Dr. Horst Lindhofer: The goal of developing this product candidate CATUMAXOMAB in the indication NMIBC is to reduce the rate of radical bladder removal (cystectomy), as well as to reduce recurrence and progression rates.

IZB Biotech News: What is the advantage of the new antibody?
Dr. Horst Lindhofer: In contrast to the current standard therapy with BCG (Bacillus Calmette-Guérin), CATUMAXOMAB can generate a targeted immune response against the tumor, as the bispecific antibody binds directly to the tumor cell with one of its binding arms. The results from initial investigations have been very motivating and have shown that we could make a real difference in treatment for patients in this indication.

IZB Biotech News: Has this antibody already proven its effectiveness?
Dr. Horst Lindhofer: CATUMAXOMAB is a trifunctional antibody that binds directly to the tumor cell with one of its binding arms and activates two essential components of the immune system with the other binding sites: T cells and macrophages (phagocytes). The antibody recognizes and binds all EpCAM-positive tumor cells, including critical cancer stem cells which express also EpCAM in case of carcinomas. Coming back to your question: Yes, CATUMAXOMAB was already approved for the indication malignant ascites in Europe in 2009, proving its safety and antitumor efficacy in the clinic.

IZB Biotech News: What is the current standard therapy?
Dr. Horst Lindhofer: NMIBC is a very burdensome cancer for both patients and the healthcare system, as the tumors tend to be multifocal, recur chronically over years, and are usually resistant to chemotherapies. The current standard therapy is a direct injection of BCG (Bacille Calmette Guerin) into the urinary bladder – after surgical tumor reduction, given repeatedly over a period of up to 3 years. If this therapy fails, patients with high-risk NMIBC tumors are often left with only cystectomy to prevent tumor progression, which has a tremendous impact on their quality of life. BCG therapy itself causes painful, non-specific bladder inflammation, which is associated with severe side effects and a high discontinuation rate. There is reasonable hope that with the clinical development of the antibody CATUMAXOMAB, a more effective and tolerable alternative to BCG therapy may be available in the future for the treatment of NMIBC. This would be a major advance in an area where there has been virtually no therapeutic innovation for 20 years.

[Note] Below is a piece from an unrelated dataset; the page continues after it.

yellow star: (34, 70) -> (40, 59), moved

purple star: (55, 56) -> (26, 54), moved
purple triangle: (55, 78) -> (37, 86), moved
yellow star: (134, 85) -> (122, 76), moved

IZB Biotech News: When did you found LINDIS Biotech GmbH and
what has been reached?
Dr. Horst Lindhofer: I founded LINDIS Biotech GmbH in 2010. The basis of the biopharmaceutical company is the proprietary multispecific antibody platform. LINDIS has an advanced development pipeline with three clinical product candidates in immuno-oncology. We are the only company with a technology that combines highly effective tumor cell destruction with patient-specific vaccination based on trifunctional bispecific antibodies, and therefore occupies a prominent position in the field of cancer immunotherapeutics. As the first product to emerge from this platform, CATUMAXOMAB was approved under the name Removab® for the indication malignant ascites in Europe back in 2009, demonstrating its safety and antitumor efficacy in the clinic – a breakthrough in the development of bispecific antibodies.